Procès pour homicide: la roue tourne carré

La défense demande officiellement un arrêt des procédures dans le procès de Ronald Jr Brazeau, pour l’homicide involontaire d’Amanda Trottier, une jeune femme du secteur Aylmer abattue en même temps que son conjoint Travis Votour, en 2014.

Les tentatives de trouver un accord entre l’avocate de la défense, Me Véronique Robert, et la procureure de la Couronne, Me Isabelle Bouchard, ont échoué.

Le 11 juillet dernier, devant une impasse juridique, la juge Anouk Desaulniers a conseillé aux deux parties de trouver une solution à un épineux problème touchant la preuve du ministère public.

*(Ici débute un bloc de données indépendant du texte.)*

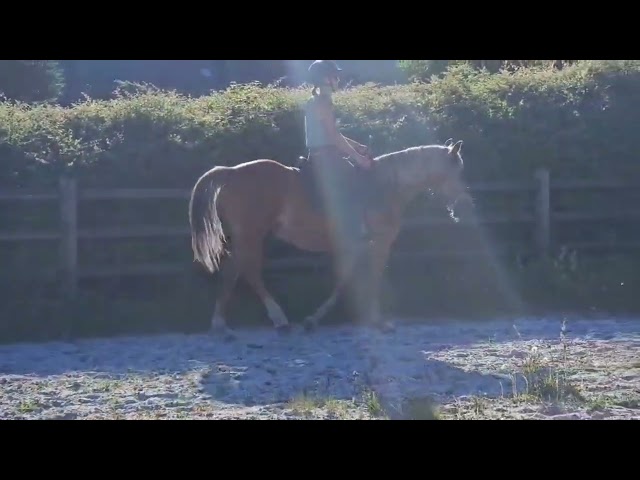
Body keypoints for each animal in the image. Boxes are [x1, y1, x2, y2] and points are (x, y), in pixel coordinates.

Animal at [188, 138, 472, 337]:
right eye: (455, 172)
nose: (463, 207)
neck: (386, 186)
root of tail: (231, 172)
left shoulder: (356, 245)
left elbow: (345, 279)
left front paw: (314, 319)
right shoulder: (380, 243)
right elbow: (370, 277)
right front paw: (378, 321)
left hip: (243, 236)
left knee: (232, 269)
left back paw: (221, 324)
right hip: (252, 234)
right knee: (250, 271)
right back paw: (279, 319)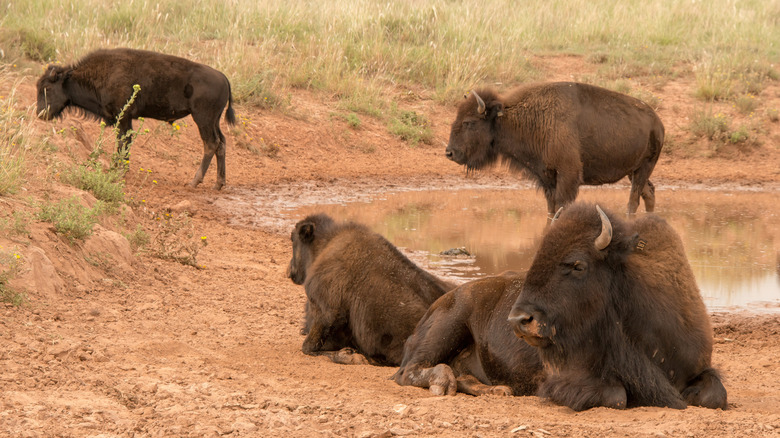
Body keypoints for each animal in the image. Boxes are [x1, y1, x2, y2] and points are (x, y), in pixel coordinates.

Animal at [36, 48, 236, 190]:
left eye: (47, 88)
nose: (40, 113)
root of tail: (224, 78)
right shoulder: (124, 120)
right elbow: (124, 142)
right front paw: (118, 167)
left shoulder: (123, 117)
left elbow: (123, 142)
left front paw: (119, 170)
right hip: (213, 121)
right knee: (221, 143)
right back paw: (218, 184)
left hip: (203, 119)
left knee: (210, 144)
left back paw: (194, 182)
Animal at [288, 213, 455, 366]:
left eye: (293, 239)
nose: (290, 271)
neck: (326, 242)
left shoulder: (325, 308)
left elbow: (309, 347)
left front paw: (350, 355)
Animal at [445, 82, 664, 216]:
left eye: (469, 122)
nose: (449, 152)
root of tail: (657, 121)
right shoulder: (546, 176)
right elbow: (551, 208)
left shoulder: (568, 175)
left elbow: (561, 206)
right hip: (633, 171)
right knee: (649, 192)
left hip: (644, 167)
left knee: (633, 201)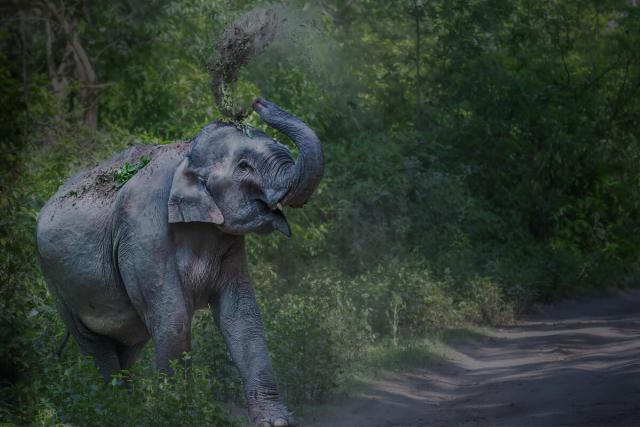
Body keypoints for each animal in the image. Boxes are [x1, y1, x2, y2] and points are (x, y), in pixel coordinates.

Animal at [36, 98, 323, 427]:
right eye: (244, 166)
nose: (258, 102)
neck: (186, 155)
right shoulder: (144, 232)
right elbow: (174, 321)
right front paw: (177, 415)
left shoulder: (229, 244)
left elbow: (242, 316)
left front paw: (276, 422)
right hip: (58, 284)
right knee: (97, 347)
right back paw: (115, 411)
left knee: (128, 347)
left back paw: (129, 409)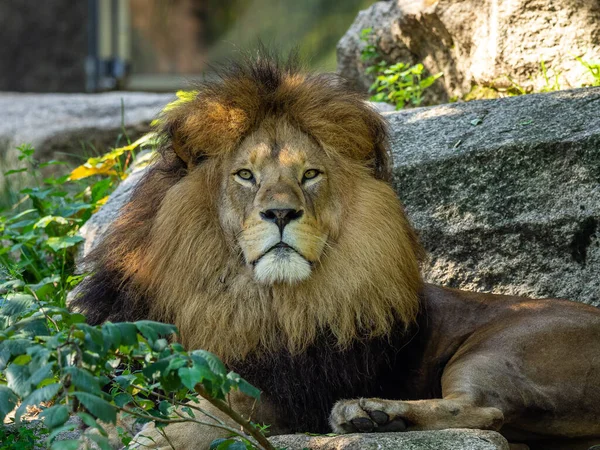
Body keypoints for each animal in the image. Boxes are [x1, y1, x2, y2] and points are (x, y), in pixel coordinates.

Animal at [75, 53, 600, 450]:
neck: (247, 298)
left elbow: (209, 411)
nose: (281, 213)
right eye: (245, 175)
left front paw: (153, 435)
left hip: (500, 344)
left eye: (310, 175)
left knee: (484, 410)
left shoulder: (286, 390)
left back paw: (367, 412)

Alors qu’elle devait rendre sa décision sur la culpabilité ou l’innocence de Ronald Jr Brazeau, pour le seul chef d’homicide involontaire de Mme Trottier, la juge Desaulniers s’est dite incapable de le faire.

Le problème réside dans des versions différentes proposées par la Couronne. La preuve contradictoire du ministère public a préoccupé la magistrate, qui a mis l’affaire en suspens.

La défense a alors indiqué, le 11 juillet, qu’un arrêt des procédures serait demandé si jamais les négociations achoppaient.

C’est ce qui s’est produit ce mercredi, au palais de justice de Gatineau.

La Couronne n’a pas voulu parler aux médias, mercredi. En salle d’audience, la procureure a toutefois indiqué à la juge qu’une de ses options consistait à se récuser.

« Ce que je n’ai jamais vu, a commenté Me Robert, c’est que dans un même procès, pour un seul accusé, avec deux victimes, où l’histoire est la même, on a une théorie selon laquelle il a demandé à quelqu’un d’aller battre quelqu’un, et une théorie selon laquelle il a commandé deux meurtres. Ça peut difficilement être plus différent. »

Dans sa plaidoirie, la Couronne a demandé que soit admise la version de l’exécutant du contrat de Ronald Jr Brazeau, soit René Samson-Von Richter.

La déclaration de ce dernier est fort incriminante sur les intentions alléguées de M. Brazeau.

René Samson-Von Richter, qui a déjà plaidé coupable dans cette affaire, affirme qu’il s’agit d’un meurtre commandité, et non d’un simple avertissement musclé.

Cependant, René Samson-Von Richter avait avoué qu’il « avait menti comme s’il n’y avait pas de lendemain » aux enquêteurs, lors de son interrogatoire.

De l’autre côté, il y a cette autre version, moins incriminante, selon laquelle Ronald Jr Brazeau avait demandé à son exécutant d’aller seulement « donner une drette » à Travis Votour, lorsque celui-ci sortirait de chez lui.

Ronald Jr Brazeau en voulait à Travis Votour, qui lui avait volé de la drogue dans sa cache. Il a déjà plaidé coupable à l’homicide involontaire de ce dernier.

Les plaidoiries sur l’arrêt des procédures auront lieu à la fin du mois d’août.